The American President, Joe Bidendeclared a state of emergency in Florida for state teams to join local efforts against Tropical Storm Ian – with a view to becoming a “hurricane” – which has been hitting this state since Friday, while Cuba already announced preventive measures protection against eventual passage through its territory.
“Ian will start to get stronger quickly tonight,” warned the United States National Hurricane Center (NHC) in their newsletter.
Ian is expected to “become a hurricane early Monday” and later tonight or early Tuesday “a major hurricane” before reaching western Cuba, he said.
“Major” cyclones are those with winds of at least 178 kilometers per hour, that is, categories 3, 4 and 5 on the Saffir-Simpson scale.
The NHC issued a “Hurricane Warning” for Cuba and forecast “significant impacts” of winds and storm surges in the west of the island.
5pm EDT key messages for #Ian: Heavy rain causing flooding and mudslides in areas of high terrain are possible over Jamaica and Cuba. Life-threatening storm surges and hurricane-force winds are expected in portions of western Cuba by late Monday. https://t.co/tW4KeFW0gB pic.twitter.com/ckC2vXXJIe
— National Hurricane Center (@NHC_Atlantic) September 25, 2022
The warning applies to Grand Cayman, a British overseas territory, and to the Cuban provinces of Isla de Juventud, Pinar del Río, and Artemisa.
Ian should then advance through the Gulf of Mexico towards Florida, which has already begun to take precautions, the AFP agency reported.
“The President’s action authorizes the Department of Homeland Security, Federal Emergency Management Agency (FEMA), to coordinate all disaster relief efforts for the purpose of alleviating hardship and suffering caused by the emergency and provide adequate assistance for the required cases,” the White House said, according to the DPA agency.
These emergency measures are authorized by Title V of the Stafford Act, to save lives and protect property and public health and safety, and to lessen or avert the threat of a catastrophe in at least 25 counties and the Miccosukee Indian Tribes. and Seminoles.
The FEMA Department becomes authorized to identify, mobilize and provide, at its discretion, the equipment and resources necessary toto alleviate the impacts of the emergency. In addition, it was announced that these measures, within the framework of the Public Assistance program, will be financed 75 percent with federal funds.

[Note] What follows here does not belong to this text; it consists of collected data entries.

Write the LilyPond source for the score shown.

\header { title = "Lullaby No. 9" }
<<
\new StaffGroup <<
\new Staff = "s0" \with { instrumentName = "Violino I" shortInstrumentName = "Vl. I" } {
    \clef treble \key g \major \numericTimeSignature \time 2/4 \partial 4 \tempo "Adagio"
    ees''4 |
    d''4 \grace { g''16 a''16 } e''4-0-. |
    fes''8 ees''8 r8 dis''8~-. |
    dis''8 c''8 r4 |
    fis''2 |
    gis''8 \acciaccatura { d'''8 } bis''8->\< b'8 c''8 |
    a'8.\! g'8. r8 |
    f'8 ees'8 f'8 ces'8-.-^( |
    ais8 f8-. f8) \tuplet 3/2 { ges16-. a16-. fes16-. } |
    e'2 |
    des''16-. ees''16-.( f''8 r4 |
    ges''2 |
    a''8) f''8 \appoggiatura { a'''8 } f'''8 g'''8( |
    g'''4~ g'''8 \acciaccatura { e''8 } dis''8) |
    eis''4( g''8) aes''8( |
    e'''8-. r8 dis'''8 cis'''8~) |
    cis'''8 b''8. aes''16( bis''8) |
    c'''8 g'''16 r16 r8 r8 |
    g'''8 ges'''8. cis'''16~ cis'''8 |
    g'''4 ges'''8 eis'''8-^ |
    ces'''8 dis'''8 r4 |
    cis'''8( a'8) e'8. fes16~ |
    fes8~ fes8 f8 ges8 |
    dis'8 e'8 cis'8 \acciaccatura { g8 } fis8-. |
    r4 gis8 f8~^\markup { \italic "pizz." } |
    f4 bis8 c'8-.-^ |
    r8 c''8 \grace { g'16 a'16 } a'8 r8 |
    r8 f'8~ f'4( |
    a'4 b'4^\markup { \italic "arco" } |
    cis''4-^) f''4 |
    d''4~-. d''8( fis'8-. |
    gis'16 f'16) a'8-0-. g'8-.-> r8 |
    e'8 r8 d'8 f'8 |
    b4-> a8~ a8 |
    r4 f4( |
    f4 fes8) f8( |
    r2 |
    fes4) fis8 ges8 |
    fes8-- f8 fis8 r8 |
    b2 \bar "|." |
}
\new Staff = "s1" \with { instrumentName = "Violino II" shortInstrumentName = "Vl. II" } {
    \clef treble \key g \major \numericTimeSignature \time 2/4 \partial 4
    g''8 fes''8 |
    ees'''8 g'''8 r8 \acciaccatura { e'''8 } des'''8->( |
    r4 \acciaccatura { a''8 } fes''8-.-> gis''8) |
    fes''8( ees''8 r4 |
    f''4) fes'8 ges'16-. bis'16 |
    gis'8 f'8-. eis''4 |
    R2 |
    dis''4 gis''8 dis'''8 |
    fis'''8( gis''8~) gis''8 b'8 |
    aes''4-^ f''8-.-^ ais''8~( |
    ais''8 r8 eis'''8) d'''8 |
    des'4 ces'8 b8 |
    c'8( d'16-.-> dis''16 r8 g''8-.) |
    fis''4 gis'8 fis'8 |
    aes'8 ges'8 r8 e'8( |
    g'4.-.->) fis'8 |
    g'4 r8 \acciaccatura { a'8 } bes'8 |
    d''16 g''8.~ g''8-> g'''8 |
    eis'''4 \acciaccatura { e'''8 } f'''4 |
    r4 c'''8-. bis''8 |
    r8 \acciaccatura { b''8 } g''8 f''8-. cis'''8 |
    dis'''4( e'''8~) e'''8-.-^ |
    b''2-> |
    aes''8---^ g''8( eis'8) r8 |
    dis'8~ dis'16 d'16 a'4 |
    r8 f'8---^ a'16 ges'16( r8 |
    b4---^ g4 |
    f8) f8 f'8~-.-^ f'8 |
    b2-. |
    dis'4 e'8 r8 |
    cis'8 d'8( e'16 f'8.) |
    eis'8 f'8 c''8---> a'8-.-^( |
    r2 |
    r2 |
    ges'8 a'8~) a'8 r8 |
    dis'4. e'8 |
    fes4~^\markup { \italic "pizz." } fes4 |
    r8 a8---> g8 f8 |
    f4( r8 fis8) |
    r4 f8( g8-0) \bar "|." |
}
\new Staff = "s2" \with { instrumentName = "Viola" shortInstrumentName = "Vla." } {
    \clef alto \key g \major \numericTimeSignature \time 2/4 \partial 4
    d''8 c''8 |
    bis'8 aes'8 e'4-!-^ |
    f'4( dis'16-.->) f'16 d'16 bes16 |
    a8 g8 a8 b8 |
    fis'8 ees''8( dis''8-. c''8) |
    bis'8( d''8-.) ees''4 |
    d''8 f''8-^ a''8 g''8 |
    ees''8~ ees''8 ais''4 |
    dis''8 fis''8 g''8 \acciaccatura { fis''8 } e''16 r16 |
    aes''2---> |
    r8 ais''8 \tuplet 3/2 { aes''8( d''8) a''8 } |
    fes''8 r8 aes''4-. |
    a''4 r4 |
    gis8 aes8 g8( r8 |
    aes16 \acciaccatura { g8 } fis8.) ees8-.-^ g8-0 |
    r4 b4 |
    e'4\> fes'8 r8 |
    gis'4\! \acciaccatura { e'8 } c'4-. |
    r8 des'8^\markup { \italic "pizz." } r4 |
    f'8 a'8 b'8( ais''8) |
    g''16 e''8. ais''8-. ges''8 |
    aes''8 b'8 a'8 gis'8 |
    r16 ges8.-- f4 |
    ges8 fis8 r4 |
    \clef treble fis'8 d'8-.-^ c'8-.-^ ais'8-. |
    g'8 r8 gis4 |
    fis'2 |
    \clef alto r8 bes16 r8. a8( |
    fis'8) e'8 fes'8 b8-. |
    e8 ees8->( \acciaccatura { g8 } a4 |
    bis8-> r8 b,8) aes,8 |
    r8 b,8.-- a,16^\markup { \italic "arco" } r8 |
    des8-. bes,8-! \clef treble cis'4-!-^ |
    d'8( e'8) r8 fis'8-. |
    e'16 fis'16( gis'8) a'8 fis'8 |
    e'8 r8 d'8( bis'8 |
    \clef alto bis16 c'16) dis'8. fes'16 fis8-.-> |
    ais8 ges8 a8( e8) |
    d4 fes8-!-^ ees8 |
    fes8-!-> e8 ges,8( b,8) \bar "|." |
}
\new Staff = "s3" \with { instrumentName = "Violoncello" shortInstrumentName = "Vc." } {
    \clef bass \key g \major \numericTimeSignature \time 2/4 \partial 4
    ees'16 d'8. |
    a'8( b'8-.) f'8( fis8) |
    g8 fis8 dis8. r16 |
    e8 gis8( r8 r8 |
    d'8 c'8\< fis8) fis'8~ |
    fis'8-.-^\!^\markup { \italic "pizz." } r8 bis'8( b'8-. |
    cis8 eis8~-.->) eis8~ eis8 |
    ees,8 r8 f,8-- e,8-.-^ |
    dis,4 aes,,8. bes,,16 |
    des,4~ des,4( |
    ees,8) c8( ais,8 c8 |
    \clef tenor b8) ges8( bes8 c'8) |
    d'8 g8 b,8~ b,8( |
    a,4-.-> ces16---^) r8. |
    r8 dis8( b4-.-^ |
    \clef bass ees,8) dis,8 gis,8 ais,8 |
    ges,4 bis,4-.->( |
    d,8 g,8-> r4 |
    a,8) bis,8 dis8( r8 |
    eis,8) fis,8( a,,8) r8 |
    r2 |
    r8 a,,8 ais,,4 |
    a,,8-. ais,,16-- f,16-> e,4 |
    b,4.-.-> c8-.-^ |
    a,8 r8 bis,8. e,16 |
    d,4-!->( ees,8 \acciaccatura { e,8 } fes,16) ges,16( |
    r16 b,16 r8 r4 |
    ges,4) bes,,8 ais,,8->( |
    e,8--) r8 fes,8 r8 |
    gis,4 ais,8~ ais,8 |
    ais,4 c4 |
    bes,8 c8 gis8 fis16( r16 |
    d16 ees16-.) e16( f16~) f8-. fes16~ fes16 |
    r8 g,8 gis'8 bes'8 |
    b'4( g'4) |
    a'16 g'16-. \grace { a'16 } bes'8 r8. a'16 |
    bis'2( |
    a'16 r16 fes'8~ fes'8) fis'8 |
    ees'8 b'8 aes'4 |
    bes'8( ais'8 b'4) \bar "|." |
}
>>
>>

11:30AM SEPT 25th: We’re starting to see clouds roll in after a mostly sunny morning. There will be a chance for scattered showers & t-storms across South FL starting along the Atlantic Coast early this afternoon. Most activity will be inside later today. #flwx pic.twitter.com/h6cILppPlq
— NWS Miami (@NWSMiami) September 25, 2022
Biden’s trip to Florida on September 27 will be postponed also for this tropical storm, announced the White House.
The Mexican Caribbean coast, which is home to resorts such as Cancun, the Riviera Maya and Tulum, was declared on blue alert (the minimum) this Sunday, to pay attention to Ian’s journey in case his course changes.
For its part, NASA gave up the launch of its new megarocket to the Moon, which was scheduled for Tuesday from the Kennedy Space Center, located halfway between Miami and Jacksonville, on the Atlantic coast of Florida.
The situation in Cuba
The Forecast Center of the Cuban Institute of Meteorology reported that the storm, with sustained winds of 85 kilometers per hour, “turned towards the west-northwest, reducing its movement to about 19 kilometers per hour,” according to an ANSA cable.
This means that it continues to threaten the extreme west of Cuba, where the province of Pinar del Río is located, although the possibility of impacts further east, including Havana, has not been eliminated.
Strong winds and rains are expected as the weather phenomenon approaches.
The Civil Defense of Cuba has already announced preventive protection measures against “the possible passage of Ian.”
These often include moving people who live in “low-lying” areas that are easily flooded.